The study did not simulate Yemen’s extreme summer temperatures (≥ 30ºC), which dependent artifacts. Data from Nigerian labs suggest MCV -may accelerate EDTA changes may double at higher temperatures (Okoro Iwu, 2022) [18].
While our male-only cohort controls for gender-based variation, it limits generalizability to female patients-a known gap in haematology research (Lippi, 2017) [1]. Future studies should:
Include pathological samples (e.g., anaemia, thrombocytopenia)
Evaluate stabilized EDTA formulations for tropical use
Compare multiple analyser models
Gender/Sample Bias: Male-only cohort excludes pregnancy-related haematological variations.
Geographic Focus: Single-governorate data may not reflect Yemen’s diverse climates (e.g., coastal vs. highland).
Analyzer Specificity: Sysmex KX-21N results may not generalize to optical-based systems.
Temperature Range: 22ºC storage underestimates summer preanalytical errors.

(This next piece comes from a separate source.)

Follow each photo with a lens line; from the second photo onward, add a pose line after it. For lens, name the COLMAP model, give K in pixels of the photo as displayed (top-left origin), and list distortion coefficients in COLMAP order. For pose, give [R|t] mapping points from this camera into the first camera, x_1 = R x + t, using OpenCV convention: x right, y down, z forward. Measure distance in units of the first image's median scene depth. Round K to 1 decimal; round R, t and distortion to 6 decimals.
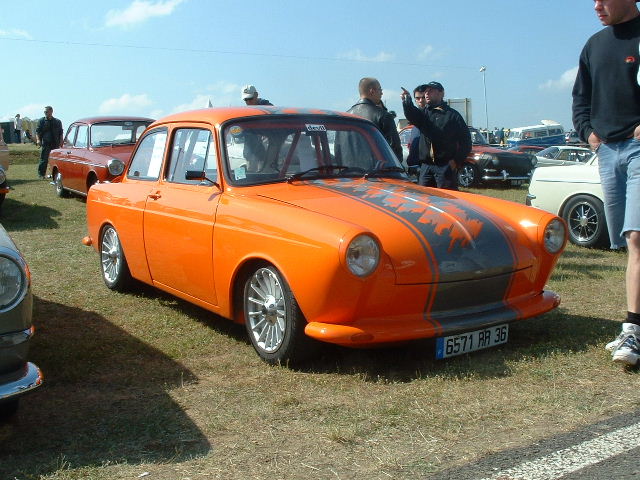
lens RADIAL K [[737.4, 0, 319.6], [0, 737.4, 237.8], [0, 0, 1]] dist [-0.041778, 0.000000]
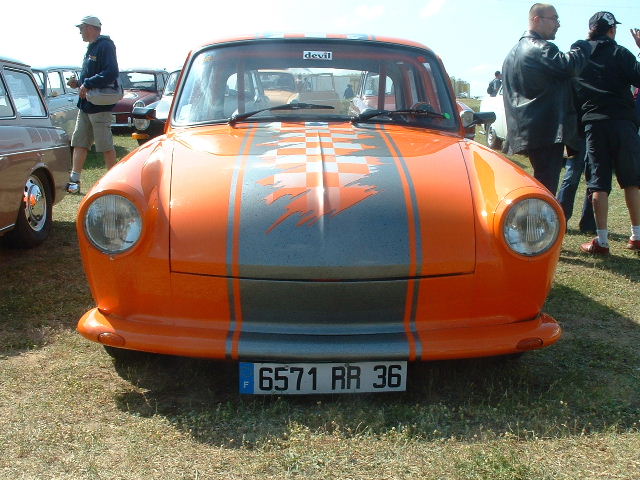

While male participants controlled for menstrual cycle variations, this limits generalizability to female patients. Future studies will include gender-stratified analyses with cycle-phase documentation.
This study establishes that anticoagulant selection profoundly impacts CBC reliability in resource-limited laboratories through three key findings:
- K 2 EDTA demonstrates superior erythrocyte stability for delayed processing (> 2 hours), with MCV and MCHC changes remaining within clinically acceptable limits for up to 6 hours.
- K 3 EDTA, while better for immediate platelet counts, shows progressive haemolysis (RBC -3.3%, p = 0.008), rendering it unsuitable for delayed RBC/HGB analysis.
- RDW values vary significantly between anticoagulants (p = 0.012), necessitating method-specific reference intervals as proposed by ICSH (2014) [2].
- The 6-hour threshold marks when artefactual changes exceed biological variation limits for critical parameters, supporting Lippi, (2017) [1] call for strict preanalytical protocols.
- All laboratories should:
- Validate analyser-specific reference ranges for delayed samples (particularly
- RDW-SD on Sysmex KX-21N)
- Implement MCHC change (> 0.5 g/dL) as a QC marker per CLSI guidelines
- Document anticoagulant type and processing times in reports
Table 4: Operational recommendations. View Table 4
These evidence-based recommendations empower laboratories in Yemen and similar settings to mitigate preanalytical variability, bridging the gap between ICSH standards and real-world constraints. Future research should focus on developing tropical-optimized EDTA formulations and expanding validation to pathological populations.